Please state how many lines of the material contain "如果父層沒有返稿日", giving nothing but the number.

──────── Records to use ────────

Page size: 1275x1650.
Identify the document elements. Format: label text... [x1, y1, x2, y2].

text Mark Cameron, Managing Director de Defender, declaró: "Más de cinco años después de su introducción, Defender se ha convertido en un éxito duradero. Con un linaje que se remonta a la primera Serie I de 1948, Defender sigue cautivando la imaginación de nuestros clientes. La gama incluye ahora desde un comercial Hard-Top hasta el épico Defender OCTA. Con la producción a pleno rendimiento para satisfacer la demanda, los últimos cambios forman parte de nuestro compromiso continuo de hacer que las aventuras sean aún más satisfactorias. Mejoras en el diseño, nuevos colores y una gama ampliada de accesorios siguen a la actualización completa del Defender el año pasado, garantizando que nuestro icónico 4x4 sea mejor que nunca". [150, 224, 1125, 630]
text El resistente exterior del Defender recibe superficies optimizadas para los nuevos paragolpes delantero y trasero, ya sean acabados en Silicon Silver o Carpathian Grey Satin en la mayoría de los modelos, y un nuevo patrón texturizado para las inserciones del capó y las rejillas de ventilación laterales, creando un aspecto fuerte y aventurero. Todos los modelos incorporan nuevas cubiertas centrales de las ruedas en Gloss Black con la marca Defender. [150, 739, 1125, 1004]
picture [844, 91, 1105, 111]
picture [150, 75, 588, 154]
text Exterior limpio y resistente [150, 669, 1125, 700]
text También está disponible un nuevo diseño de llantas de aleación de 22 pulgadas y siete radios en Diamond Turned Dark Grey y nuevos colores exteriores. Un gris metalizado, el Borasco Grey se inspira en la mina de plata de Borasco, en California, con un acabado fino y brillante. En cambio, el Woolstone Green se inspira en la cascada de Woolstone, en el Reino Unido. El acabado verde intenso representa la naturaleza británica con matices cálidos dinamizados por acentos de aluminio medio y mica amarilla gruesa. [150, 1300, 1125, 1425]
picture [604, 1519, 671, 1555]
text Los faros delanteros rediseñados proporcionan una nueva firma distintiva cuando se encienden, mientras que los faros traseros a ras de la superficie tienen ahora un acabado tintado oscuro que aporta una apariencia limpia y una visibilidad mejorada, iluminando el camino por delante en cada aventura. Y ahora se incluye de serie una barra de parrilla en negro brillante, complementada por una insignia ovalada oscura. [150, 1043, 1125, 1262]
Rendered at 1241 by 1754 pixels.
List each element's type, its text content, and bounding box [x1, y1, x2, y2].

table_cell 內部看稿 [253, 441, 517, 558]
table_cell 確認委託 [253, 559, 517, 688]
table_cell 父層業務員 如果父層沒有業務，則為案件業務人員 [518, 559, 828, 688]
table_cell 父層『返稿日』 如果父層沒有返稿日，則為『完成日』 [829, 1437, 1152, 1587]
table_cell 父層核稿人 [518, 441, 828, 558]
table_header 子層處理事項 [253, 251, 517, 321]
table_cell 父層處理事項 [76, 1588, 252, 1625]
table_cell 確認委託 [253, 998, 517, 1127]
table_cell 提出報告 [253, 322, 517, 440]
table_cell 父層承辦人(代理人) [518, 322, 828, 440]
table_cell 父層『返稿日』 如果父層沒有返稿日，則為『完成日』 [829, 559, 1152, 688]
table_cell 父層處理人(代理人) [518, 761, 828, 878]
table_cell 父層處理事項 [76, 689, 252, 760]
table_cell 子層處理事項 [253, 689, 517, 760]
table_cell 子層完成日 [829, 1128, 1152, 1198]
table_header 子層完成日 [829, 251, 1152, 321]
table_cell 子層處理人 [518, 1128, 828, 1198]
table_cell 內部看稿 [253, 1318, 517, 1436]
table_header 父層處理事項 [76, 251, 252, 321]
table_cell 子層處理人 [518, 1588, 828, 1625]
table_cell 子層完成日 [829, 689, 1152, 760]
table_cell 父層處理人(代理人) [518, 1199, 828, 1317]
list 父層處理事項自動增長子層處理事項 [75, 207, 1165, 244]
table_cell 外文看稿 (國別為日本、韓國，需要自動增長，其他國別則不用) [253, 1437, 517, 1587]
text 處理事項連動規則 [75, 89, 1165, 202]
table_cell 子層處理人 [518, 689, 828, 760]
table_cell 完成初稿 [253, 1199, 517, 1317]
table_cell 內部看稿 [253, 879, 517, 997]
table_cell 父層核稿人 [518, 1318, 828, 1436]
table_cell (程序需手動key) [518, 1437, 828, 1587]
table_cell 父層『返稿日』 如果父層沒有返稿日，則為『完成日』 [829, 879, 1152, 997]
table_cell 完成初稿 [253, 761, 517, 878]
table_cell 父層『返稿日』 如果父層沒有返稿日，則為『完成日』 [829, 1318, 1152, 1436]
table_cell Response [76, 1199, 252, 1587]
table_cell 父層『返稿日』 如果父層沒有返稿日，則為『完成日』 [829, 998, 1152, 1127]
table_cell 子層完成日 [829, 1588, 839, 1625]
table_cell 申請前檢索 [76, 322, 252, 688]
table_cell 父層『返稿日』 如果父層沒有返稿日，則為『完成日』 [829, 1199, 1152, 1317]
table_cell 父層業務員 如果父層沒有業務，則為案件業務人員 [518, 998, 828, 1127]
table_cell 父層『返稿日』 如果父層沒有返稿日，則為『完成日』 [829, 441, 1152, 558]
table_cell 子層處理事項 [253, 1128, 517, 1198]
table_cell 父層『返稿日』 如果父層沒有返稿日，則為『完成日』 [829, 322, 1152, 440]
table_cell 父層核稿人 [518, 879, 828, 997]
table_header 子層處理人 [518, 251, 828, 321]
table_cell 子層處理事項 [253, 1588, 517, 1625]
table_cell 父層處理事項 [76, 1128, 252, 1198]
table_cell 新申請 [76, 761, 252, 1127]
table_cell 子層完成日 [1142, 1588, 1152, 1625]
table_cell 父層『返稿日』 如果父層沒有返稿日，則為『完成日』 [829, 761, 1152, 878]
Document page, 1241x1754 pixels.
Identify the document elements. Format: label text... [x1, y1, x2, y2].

────────

Response below: 9